Die schönsten deutschen Heimatsagen 

Die Jungfrau auf der Lorelei

In den alten Zeiten ließ sich manchmal auf der Lorelei um die Abenddämmerung und beim Mondschein eine Jungfrau sehen. 
Sie sang mit so lieblicher Stimme, daß alle davon bezaubert wurden, die es hörten. Viele, die vorüberfuhren, wurden an dem Felsenriff im Strom in die Tiefe gerissen, weil sie auf ihr Fahrzeug nicht mehr achteten.

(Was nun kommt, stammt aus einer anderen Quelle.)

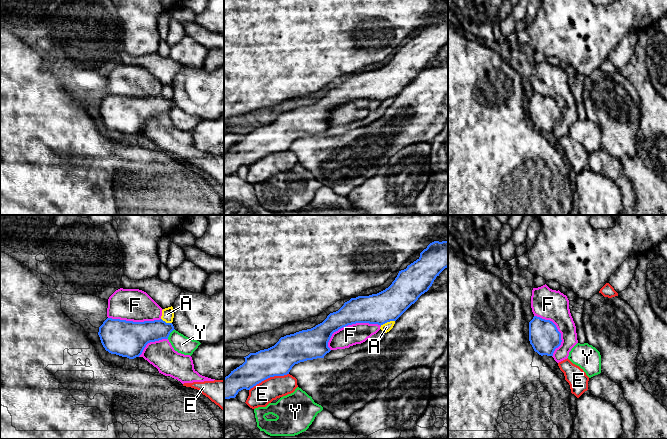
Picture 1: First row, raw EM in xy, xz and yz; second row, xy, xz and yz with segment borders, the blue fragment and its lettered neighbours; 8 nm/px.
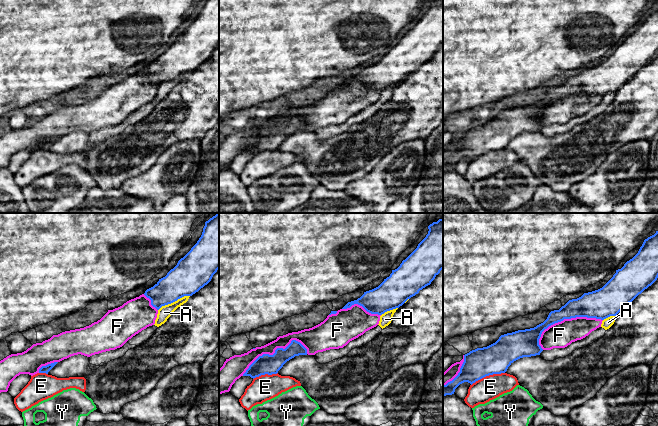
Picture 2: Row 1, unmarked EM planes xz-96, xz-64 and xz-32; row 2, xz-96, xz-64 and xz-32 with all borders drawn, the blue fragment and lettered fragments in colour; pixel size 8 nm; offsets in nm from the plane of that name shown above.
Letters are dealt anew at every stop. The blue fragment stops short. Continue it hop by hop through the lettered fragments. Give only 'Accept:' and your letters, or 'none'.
Accept: F

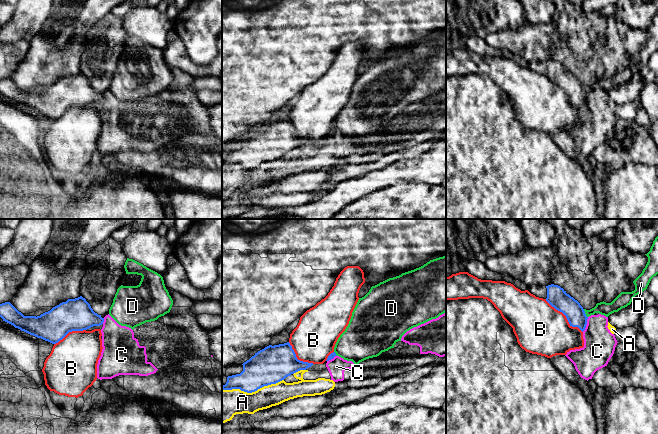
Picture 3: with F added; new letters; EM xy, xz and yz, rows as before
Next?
Accept: none

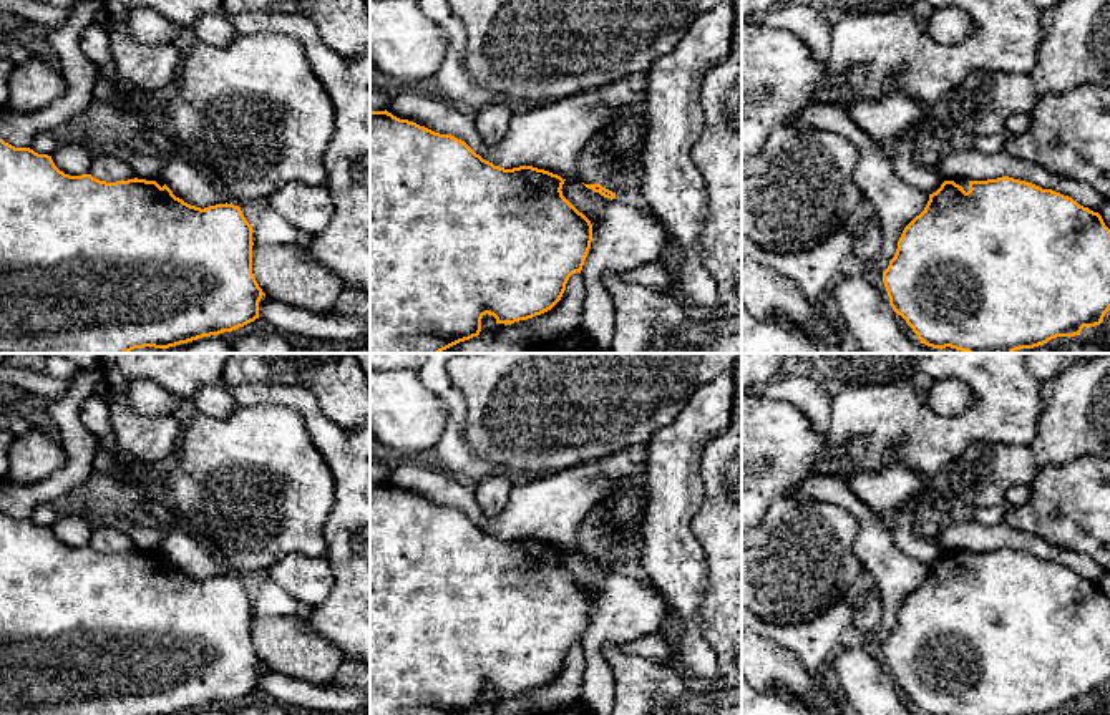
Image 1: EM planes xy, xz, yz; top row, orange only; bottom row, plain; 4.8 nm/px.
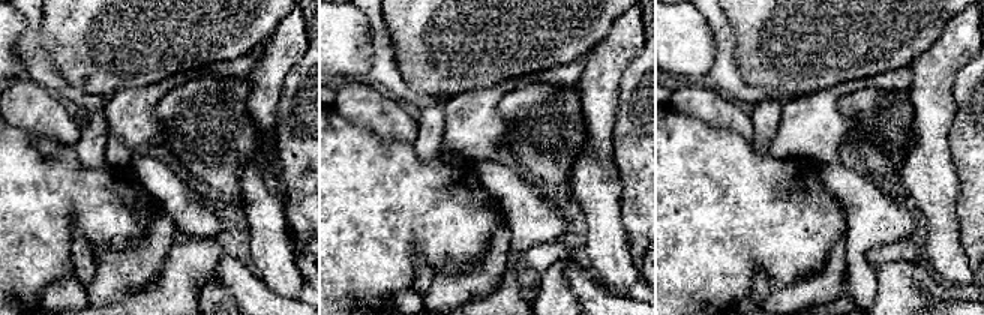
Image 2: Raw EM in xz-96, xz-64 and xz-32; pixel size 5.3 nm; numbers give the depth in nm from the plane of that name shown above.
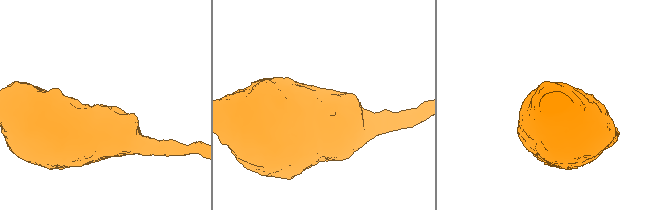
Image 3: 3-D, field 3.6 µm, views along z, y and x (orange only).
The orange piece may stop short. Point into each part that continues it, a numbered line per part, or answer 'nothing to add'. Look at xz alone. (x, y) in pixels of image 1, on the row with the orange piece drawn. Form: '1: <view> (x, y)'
nothing to add

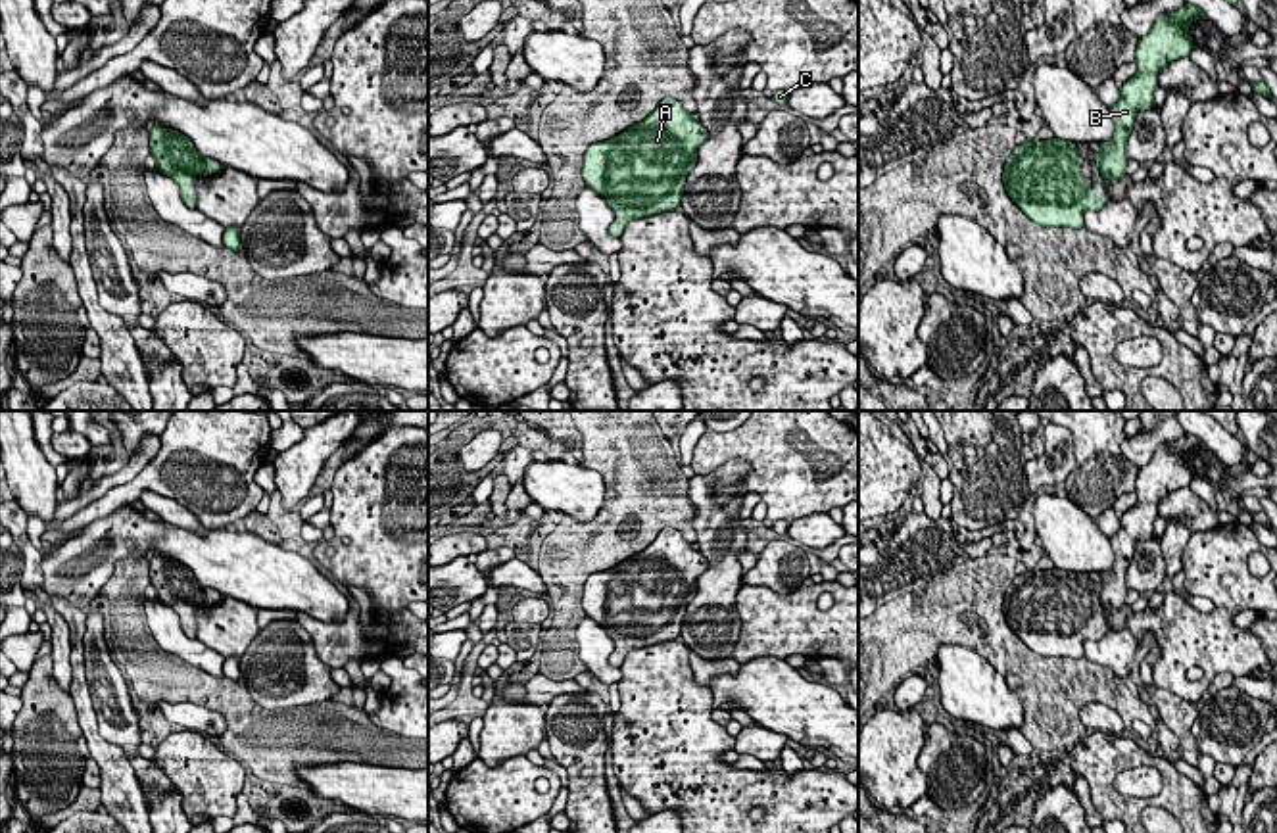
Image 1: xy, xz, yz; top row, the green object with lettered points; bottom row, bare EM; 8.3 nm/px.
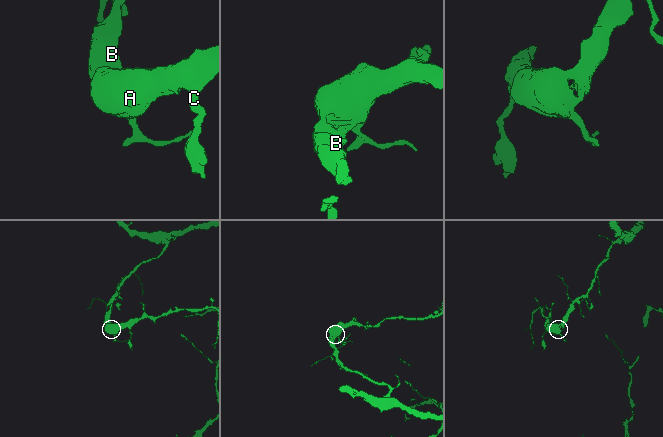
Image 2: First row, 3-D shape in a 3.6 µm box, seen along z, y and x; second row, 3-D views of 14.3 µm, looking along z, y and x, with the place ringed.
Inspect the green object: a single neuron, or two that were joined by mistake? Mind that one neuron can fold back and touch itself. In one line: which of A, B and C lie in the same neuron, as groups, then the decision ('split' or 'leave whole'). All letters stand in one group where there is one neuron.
groups A B C; leave whole

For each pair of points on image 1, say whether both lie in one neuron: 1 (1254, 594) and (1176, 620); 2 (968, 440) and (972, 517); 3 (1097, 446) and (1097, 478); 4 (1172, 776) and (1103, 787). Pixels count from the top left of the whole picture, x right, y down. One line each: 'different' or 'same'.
1: same
2: same
3: same
4: same

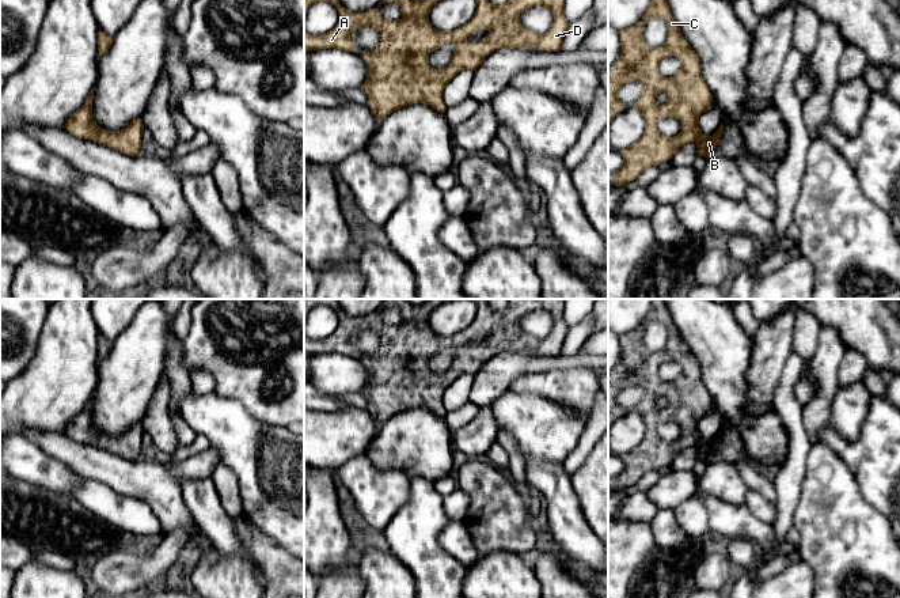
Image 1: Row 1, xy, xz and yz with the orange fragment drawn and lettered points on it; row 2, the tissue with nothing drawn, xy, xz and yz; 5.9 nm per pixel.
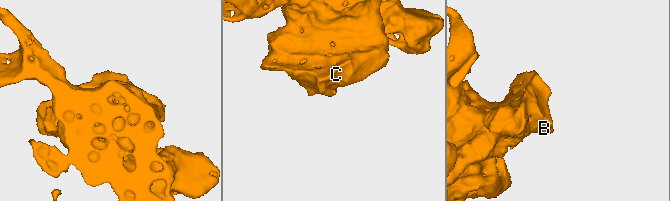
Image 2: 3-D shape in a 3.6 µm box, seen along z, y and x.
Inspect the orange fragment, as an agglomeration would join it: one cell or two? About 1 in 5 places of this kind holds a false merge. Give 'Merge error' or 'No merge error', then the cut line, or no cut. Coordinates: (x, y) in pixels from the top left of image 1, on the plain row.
No merge error. No split

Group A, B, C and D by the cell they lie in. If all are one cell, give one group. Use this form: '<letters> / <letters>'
A B C D

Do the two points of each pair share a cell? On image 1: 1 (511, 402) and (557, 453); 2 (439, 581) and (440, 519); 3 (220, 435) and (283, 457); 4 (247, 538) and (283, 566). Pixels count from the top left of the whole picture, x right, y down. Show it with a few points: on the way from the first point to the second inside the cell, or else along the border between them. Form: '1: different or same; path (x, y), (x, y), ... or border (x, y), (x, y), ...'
1: same; path (523, 415), (549, 441)
2: same; path (430, 566), (430, 534)
3: same; path (235, 435), (247, 447), (262, 457), (268, 457)
4: same; path (255, 542), (274, 561)

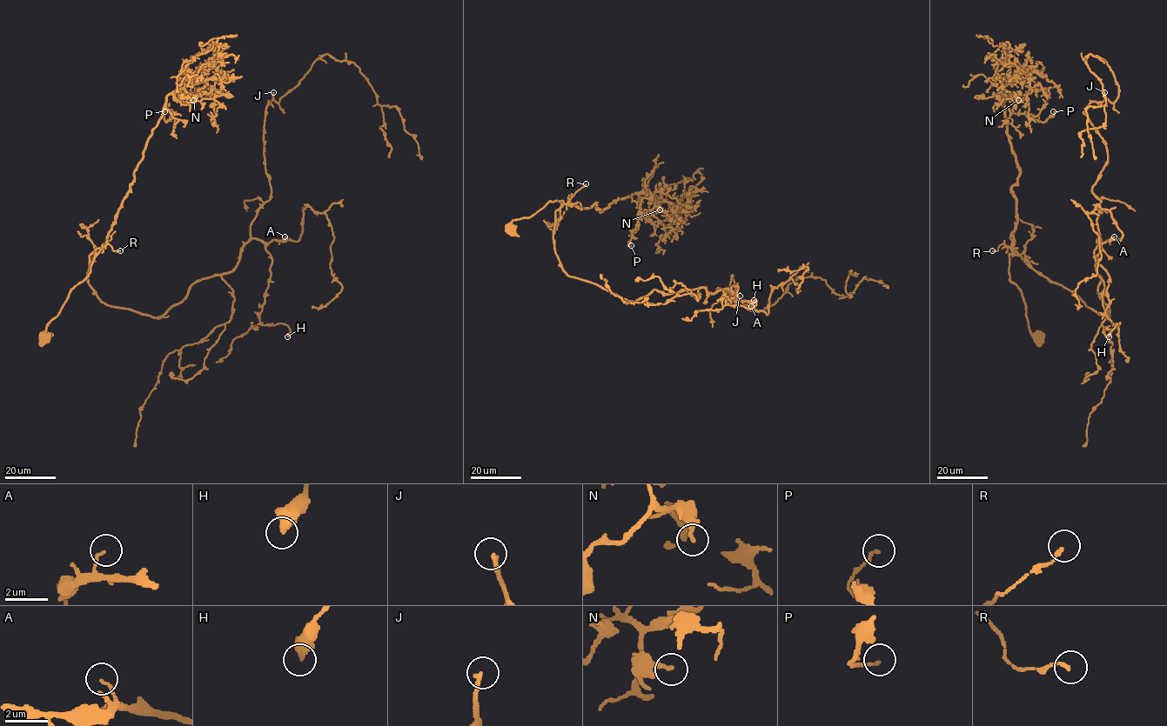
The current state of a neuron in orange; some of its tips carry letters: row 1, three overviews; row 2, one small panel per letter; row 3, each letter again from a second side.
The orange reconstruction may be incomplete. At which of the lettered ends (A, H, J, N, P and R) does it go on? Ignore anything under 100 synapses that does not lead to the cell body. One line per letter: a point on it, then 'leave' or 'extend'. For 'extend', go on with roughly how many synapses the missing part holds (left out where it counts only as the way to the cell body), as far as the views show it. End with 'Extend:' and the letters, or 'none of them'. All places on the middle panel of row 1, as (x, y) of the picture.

Niemand hatte die Jungfrau aus der Nähe gesehen. als einige junge Fischer. 
Zu ihnen gesellte sie sich bisweilen im letzten Abendrot und zeigte ihnen die Stellen, wo sie ihre Netze auswerfen sollten. Jedesmal, wenn sie dem Rat der Jungfrau folgten, taten sie einen reichlichen Fang. Die Jünglinge erzählten, was ihnen begegnet war, und die Geschichte verbreitete sich bald im ganzen Lande.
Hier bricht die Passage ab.